| TO DO |
Look through the lines below and extract each one that contains "último".
^^^^^^^^^^^^^^^^
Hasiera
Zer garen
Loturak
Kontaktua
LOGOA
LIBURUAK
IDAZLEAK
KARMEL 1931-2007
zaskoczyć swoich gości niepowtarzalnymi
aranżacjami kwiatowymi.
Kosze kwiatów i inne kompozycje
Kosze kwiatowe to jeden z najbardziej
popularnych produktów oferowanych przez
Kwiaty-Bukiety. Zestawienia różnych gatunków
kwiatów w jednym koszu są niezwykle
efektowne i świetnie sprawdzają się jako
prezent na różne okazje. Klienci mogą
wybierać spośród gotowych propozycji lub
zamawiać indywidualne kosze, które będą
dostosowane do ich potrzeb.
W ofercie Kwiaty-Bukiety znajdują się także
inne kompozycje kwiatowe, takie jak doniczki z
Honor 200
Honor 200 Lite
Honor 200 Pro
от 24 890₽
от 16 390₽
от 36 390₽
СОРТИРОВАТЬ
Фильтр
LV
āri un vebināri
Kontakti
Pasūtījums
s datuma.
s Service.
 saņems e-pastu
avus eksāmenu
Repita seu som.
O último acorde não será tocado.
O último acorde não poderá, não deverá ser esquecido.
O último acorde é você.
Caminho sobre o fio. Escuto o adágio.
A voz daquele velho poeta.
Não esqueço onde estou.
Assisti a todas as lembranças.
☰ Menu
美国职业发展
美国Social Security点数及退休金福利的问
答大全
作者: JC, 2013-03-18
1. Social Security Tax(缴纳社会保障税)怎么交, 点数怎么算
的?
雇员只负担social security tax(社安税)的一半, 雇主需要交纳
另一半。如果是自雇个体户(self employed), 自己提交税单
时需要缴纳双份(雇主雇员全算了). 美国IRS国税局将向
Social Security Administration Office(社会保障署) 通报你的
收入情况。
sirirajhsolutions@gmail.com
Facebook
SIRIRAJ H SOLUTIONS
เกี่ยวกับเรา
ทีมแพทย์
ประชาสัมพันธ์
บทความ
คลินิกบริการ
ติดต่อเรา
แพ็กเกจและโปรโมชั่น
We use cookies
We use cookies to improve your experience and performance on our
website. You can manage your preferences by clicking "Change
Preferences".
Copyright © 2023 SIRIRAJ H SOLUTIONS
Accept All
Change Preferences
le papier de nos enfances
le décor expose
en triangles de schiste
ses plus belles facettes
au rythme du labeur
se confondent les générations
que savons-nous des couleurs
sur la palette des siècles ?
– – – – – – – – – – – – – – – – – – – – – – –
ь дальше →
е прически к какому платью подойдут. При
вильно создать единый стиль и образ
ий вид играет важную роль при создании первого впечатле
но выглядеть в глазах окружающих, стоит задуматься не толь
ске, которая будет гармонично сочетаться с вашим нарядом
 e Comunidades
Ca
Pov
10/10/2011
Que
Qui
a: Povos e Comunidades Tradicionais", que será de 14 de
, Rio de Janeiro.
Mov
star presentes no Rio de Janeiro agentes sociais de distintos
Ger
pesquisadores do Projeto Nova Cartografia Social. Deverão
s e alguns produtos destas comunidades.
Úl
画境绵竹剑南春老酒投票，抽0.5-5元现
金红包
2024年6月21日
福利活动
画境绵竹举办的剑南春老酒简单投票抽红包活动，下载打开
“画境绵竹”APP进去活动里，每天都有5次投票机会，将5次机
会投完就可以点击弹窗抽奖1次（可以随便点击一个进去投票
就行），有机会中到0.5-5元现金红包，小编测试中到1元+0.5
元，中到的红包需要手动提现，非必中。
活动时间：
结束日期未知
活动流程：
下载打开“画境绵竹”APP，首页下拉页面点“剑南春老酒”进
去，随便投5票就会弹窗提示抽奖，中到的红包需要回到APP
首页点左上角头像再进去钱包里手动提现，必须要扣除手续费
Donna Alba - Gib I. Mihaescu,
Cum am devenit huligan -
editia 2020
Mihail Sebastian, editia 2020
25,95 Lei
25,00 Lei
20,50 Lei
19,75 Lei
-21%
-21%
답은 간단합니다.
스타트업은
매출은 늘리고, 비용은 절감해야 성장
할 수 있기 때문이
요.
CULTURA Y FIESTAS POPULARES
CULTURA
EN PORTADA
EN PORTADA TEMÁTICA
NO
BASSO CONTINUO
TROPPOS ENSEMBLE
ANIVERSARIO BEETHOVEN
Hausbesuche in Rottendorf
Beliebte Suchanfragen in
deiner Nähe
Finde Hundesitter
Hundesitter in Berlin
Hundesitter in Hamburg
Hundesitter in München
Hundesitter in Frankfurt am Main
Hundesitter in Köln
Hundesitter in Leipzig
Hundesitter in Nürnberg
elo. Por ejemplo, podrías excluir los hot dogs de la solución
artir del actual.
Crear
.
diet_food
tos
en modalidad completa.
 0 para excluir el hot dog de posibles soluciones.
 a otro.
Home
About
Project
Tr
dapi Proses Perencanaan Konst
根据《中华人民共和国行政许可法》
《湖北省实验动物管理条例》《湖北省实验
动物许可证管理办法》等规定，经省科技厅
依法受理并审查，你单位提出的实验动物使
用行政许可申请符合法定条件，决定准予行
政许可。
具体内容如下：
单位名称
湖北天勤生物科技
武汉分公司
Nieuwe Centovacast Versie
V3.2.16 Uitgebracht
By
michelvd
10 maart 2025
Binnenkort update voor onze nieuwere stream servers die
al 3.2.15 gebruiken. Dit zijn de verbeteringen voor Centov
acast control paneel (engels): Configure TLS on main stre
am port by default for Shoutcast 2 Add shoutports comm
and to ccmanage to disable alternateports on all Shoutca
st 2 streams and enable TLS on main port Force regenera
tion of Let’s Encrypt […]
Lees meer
^^^^^^^^^^^^^^^^
| ANSWER SPACE |
O último acorde não será tocado.
O último acorde não poderá, não deverá ser esquecido.
O último acorde é você.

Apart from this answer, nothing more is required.